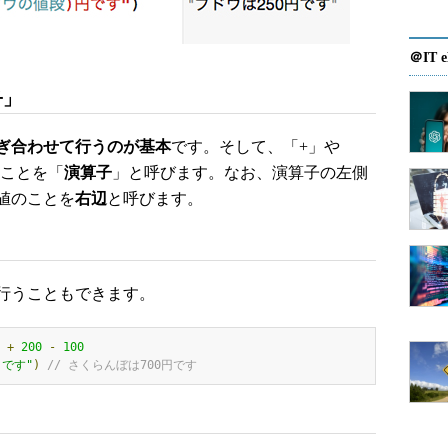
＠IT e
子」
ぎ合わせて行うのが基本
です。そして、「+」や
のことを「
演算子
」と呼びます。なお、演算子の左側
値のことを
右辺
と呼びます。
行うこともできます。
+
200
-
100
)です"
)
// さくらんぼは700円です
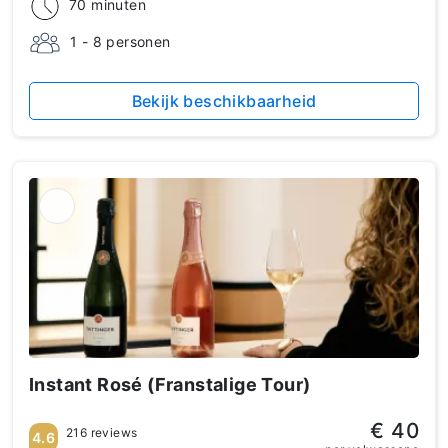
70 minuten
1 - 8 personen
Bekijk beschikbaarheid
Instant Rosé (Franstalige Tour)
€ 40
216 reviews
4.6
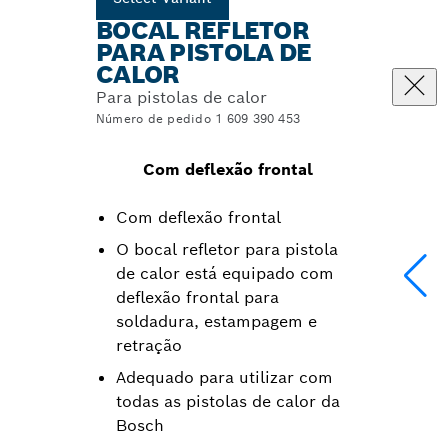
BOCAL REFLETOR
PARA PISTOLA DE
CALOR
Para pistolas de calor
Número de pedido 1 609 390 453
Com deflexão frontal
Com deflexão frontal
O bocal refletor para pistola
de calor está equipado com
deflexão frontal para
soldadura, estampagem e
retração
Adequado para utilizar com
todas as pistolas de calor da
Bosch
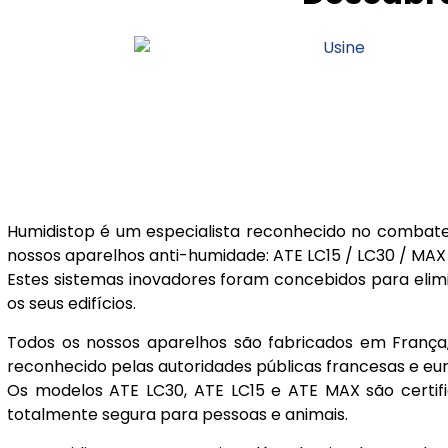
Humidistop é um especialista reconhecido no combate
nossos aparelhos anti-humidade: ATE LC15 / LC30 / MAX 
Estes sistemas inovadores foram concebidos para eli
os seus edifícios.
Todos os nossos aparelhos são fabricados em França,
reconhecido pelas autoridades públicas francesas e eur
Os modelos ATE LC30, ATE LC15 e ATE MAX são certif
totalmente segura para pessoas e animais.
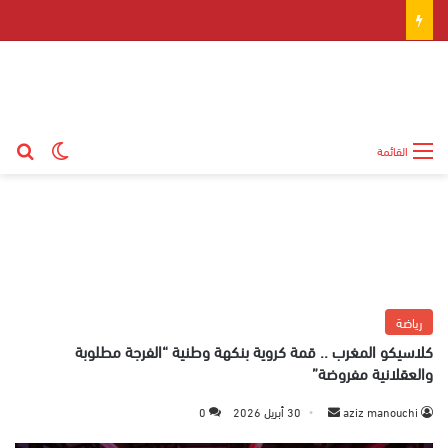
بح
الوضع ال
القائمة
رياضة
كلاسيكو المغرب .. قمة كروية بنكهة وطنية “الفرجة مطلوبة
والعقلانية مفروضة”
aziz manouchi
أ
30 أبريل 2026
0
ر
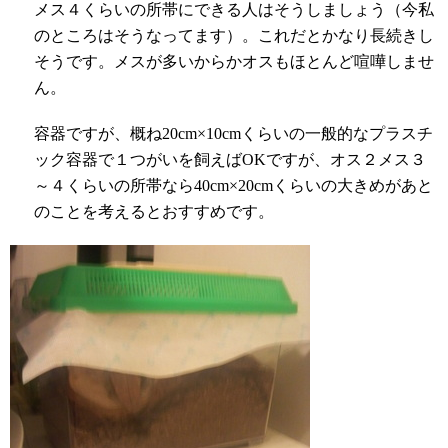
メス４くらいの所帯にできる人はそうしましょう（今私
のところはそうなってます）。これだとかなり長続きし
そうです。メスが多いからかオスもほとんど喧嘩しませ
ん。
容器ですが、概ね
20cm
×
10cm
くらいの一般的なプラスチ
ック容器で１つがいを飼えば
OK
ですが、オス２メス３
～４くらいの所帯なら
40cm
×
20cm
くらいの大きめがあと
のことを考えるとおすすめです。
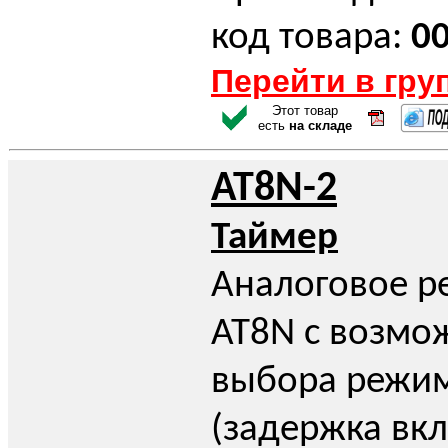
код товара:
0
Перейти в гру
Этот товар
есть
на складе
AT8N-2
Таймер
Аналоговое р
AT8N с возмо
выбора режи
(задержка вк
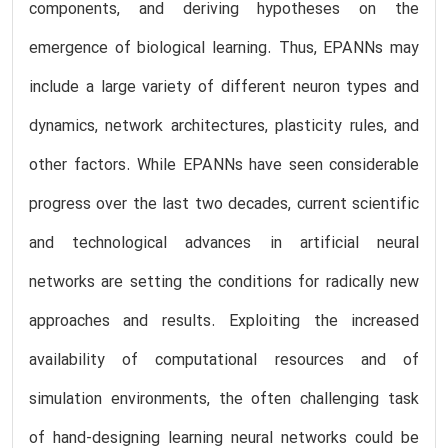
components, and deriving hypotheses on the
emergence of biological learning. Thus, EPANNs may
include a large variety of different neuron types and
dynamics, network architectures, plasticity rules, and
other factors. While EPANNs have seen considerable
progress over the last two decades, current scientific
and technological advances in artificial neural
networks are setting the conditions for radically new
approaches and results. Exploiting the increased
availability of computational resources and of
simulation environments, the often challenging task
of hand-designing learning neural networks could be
____________________
Your assignment: If a line in the records above has the word "neural", copy it.

Answer for the task:
and technological advances in artificial neural
of hand-designing learning neural networks could be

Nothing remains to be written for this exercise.